Cherryade, orangeade and lemonade might be named after fruit but don’t contain much fruit juice and the sugar-sweetened versions are high in sugar, providing us with empty calories. Pure unsweetened fruit juices are also high in sugar, but a more nutritious choice, so stick to a small glass (150ml) once a day to benefit from the vitamins without having too much sugars.

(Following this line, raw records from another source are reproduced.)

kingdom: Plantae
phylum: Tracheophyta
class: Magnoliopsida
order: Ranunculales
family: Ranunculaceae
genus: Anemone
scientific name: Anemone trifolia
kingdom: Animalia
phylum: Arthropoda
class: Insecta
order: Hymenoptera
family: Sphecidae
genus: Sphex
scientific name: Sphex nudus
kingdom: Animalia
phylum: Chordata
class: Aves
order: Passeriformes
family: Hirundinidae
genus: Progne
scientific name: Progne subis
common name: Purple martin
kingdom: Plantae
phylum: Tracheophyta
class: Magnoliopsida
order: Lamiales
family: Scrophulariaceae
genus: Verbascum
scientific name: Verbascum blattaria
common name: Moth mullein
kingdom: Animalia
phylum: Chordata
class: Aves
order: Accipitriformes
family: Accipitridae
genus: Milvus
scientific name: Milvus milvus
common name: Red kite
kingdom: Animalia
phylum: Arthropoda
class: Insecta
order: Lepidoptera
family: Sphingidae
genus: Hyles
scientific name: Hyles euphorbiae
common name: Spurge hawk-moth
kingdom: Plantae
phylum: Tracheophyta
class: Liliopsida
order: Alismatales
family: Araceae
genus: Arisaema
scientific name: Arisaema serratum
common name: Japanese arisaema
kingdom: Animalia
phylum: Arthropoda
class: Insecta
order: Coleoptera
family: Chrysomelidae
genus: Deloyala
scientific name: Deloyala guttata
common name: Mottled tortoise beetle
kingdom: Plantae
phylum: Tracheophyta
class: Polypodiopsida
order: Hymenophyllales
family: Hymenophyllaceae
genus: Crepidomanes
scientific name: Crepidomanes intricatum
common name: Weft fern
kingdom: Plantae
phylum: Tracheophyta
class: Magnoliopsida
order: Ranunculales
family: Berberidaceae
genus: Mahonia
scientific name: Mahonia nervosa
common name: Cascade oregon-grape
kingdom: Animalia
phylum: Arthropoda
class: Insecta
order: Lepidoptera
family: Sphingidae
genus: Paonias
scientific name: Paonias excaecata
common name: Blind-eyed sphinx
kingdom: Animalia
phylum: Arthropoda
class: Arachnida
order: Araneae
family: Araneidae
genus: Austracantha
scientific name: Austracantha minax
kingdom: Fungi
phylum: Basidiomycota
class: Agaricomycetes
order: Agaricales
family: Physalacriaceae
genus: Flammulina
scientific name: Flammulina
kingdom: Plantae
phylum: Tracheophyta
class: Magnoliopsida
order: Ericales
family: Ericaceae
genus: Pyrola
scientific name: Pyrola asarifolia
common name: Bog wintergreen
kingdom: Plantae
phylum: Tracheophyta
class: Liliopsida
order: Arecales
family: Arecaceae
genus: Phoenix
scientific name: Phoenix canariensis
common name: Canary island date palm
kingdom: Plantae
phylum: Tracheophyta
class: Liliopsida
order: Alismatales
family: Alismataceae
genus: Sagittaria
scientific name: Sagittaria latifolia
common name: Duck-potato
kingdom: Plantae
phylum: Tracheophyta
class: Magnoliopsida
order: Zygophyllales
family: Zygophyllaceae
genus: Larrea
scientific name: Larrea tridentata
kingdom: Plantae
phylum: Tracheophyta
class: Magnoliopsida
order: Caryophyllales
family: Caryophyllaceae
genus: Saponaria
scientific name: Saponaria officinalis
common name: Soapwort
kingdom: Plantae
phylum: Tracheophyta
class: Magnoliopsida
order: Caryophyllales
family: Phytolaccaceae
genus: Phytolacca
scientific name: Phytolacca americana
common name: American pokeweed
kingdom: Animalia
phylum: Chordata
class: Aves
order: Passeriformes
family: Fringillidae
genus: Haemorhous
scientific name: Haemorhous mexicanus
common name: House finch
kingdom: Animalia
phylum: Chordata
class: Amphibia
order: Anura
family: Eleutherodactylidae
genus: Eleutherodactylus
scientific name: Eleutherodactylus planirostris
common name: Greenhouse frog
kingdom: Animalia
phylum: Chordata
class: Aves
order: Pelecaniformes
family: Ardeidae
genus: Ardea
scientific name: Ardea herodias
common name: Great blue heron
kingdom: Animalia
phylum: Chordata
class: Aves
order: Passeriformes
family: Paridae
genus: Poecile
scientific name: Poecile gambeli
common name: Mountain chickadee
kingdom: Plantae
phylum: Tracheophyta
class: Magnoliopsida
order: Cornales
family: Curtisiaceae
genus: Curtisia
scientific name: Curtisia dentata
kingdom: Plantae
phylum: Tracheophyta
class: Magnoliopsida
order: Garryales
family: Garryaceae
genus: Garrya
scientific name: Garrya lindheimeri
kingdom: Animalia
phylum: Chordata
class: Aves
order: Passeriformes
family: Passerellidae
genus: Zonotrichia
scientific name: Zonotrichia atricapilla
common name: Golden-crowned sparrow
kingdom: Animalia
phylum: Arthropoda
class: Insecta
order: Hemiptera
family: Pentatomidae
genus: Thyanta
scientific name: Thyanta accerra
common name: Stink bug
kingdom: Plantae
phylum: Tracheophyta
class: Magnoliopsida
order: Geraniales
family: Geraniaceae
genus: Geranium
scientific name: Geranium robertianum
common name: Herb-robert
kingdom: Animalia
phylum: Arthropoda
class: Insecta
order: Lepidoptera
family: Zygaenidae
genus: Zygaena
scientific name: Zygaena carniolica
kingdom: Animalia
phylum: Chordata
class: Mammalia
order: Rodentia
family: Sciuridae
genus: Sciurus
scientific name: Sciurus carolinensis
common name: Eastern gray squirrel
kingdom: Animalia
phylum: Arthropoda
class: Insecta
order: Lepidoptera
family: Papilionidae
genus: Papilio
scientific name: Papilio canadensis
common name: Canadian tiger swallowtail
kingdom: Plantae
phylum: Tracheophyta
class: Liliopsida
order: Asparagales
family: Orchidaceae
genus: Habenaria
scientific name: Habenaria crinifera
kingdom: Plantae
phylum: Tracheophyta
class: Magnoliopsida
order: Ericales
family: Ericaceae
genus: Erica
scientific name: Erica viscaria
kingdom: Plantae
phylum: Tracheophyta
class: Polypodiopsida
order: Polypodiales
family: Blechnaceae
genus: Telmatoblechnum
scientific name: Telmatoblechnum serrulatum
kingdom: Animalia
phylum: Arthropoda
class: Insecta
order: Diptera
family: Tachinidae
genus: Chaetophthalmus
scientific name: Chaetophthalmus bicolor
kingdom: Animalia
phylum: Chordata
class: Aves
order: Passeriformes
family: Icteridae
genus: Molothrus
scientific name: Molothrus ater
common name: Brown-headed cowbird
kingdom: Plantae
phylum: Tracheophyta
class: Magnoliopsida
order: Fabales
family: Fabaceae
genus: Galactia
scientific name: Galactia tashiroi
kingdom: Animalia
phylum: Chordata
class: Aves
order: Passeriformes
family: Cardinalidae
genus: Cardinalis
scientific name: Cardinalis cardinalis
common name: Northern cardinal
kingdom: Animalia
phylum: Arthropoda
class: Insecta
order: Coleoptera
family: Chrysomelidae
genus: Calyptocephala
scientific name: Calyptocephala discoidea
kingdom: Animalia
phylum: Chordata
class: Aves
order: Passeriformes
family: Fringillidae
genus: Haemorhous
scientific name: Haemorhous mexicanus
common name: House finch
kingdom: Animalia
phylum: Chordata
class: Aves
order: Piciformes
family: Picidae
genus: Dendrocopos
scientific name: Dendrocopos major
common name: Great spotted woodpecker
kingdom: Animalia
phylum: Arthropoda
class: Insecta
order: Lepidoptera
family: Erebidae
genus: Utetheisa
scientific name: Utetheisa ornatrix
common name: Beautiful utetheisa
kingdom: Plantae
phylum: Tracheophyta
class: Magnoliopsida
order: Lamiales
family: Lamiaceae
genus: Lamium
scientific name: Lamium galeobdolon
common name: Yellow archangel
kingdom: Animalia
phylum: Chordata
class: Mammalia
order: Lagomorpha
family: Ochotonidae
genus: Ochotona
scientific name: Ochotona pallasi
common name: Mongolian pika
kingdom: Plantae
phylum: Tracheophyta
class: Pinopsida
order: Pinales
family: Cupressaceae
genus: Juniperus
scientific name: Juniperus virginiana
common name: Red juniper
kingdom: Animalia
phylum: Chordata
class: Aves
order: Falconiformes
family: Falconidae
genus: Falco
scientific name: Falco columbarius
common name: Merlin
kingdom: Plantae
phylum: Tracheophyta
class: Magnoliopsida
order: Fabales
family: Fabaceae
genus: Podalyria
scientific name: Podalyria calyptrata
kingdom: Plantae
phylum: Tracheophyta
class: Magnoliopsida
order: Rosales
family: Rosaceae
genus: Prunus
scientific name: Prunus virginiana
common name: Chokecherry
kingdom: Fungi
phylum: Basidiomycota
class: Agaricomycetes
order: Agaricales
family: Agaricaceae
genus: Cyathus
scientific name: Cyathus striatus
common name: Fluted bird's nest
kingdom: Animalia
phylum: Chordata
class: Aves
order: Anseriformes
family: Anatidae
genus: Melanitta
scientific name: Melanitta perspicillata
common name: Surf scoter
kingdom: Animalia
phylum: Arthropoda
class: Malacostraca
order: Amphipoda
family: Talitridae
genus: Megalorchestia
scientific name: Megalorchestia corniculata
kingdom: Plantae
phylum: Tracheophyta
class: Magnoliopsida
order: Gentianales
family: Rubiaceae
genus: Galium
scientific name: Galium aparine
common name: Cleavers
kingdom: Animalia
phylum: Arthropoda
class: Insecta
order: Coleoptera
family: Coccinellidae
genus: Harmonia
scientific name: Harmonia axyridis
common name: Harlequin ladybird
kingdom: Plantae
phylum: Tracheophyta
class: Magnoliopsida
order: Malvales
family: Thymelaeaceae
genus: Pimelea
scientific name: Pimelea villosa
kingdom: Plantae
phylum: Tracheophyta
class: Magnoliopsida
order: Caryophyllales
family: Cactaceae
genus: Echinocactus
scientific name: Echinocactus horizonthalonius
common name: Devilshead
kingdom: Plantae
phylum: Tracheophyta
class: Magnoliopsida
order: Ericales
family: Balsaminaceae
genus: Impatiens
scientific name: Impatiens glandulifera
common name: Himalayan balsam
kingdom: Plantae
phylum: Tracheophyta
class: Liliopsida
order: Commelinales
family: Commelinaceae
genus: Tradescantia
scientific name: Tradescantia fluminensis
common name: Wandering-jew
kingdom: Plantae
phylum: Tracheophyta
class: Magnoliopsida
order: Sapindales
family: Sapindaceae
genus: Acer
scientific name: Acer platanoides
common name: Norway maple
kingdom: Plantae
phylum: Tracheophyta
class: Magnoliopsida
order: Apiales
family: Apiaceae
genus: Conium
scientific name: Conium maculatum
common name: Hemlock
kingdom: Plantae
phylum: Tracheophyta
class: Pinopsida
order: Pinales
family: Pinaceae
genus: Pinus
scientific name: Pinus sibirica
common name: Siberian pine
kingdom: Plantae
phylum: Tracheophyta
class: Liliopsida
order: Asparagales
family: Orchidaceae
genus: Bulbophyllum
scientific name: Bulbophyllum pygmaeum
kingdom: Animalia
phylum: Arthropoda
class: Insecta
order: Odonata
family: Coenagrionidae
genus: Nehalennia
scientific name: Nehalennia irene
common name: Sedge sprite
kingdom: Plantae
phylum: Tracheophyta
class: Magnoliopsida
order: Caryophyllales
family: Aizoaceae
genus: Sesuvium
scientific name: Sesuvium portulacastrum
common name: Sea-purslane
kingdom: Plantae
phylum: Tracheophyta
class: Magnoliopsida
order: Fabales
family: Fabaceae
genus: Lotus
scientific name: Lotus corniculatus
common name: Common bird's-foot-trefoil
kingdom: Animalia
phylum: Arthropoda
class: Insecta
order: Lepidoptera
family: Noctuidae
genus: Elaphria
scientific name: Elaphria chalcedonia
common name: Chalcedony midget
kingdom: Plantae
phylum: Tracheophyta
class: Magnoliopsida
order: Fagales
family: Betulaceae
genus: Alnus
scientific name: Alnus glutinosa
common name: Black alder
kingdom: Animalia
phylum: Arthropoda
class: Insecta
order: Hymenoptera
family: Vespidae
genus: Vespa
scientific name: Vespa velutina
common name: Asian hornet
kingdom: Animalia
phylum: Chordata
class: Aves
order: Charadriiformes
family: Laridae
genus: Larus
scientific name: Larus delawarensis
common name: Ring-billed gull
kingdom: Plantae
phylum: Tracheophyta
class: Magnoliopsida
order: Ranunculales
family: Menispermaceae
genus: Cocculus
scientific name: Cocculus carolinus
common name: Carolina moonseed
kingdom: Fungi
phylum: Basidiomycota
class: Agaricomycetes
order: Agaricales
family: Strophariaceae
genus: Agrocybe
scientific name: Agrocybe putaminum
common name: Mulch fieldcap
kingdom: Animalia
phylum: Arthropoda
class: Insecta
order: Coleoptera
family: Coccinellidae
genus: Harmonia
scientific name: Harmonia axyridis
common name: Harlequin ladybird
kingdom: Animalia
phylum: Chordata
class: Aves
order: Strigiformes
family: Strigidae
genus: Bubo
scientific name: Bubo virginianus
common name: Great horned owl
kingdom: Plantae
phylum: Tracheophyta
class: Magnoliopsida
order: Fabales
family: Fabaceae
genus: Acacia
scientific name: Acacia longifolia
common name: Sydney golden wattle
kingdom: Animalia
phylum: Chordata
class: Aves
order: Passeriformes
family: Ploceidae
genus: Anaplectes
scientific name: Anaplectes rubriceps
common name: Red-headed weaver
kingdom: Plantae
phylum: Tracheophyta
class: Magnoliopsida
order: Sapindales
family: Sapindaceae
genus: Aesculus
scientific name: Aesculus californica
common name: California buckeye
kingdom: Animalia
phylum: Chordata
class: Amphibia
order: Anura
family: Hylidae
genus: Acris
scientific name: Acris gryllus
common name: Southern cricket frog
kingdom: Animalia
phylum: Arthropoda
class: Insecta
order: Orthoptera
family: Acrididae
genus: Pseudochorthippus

4. Ice pops and slush drinks

Slushies by Robert Occhialini Flickr

Robert Occhialini / Via Flickr

Ice pops and slush drinks are made by a mixture of sugar and a flavoured liquid. Even if they’re fruit flavoured, it’s unlikely that they will contain a significant amount of fruit juice, or any at all so they don’t offer much nutrition. For a healthier frozen treat, make your own ice lollies with fruit juice without added sugar. Or try our raspberry yoghurt ice or orange-scented apricot yoghurt ice.

5. Olives


Rene Schwietzke / Via Flickr

The problem with olives is that it’s difficult to stop at one. Although the olive oil they contain is a heart-healthy unsaturated fat, you still need to limit how many you eat to avoid eating too much salt.

6. Coloured pasta

Coloured pasta  

Via Flickr

This is probably better for you than the other items on this list, but you shouldn’t trough a double portion in the belief that it’s better for you than normal pasta, even when it’s coloured with vegetable extracts. If you‘re a pasta lover, you’d be better off with wholegrain pasta and add colour with a red tomato based sauce (like our Spanish-style pasta with fish or our sardine and cherry tomato pasta sauce) and a vibrant green salad on the side.

7. Ketchup


Steven Depolo / Via Flickr

It might be made from tomatoes, but one tablespoon of ketchup contains the equivalent of a tablespoon of sugar. That’s a good reason for choosing a reduced sugar version, and trying to limit the amount you have when you do eat it.

8. Sherbet lemons / rhubarb and custard sweets

Rhubarb and custard sweets

Stuart Webster / Via Flickr

They’re named after fruit and may taste (a bit) like fruit, but as you probably suspected, they don’t provide any of the benefits, and are typically high in sugar. Why not try a portion of real fruit instead? Or satisfy yourself with a more substantial treat, like our spiced apple bread and butter pudding or our lemon layer pudding.

9. Red wine


Resveratrol is a compound found in the skin of red grapes that has been linked to health benefits. Red wine only contains small amounts of resveratrol and this is also found in other foods which may be healthier to include in the diet. And, while there is some research, the evidence remains inconclusive as to how the benefits seen relate to drinking wine.

What we do know is that all alcoholic drinks can contribute to weight gain due to the high calorie content of alcohol. That doesn’t mean you need to quit wine completely, but it’s certainly not a habit you should take up to benefit your heart and, if you do drink, you should stay within the recommended limits of no more than 2-3 units a day for women and 3-4 for men.

Read more about alcohol and your heart.

10. Alcopops


These sweet, often fruit-flavoured, fizzy alcoholic drinks mix two high-calorie ingredients: sugar and alcohol. Any fruit content will be minimal or non-existent. If you enjoy alcopops, drink them sparingly.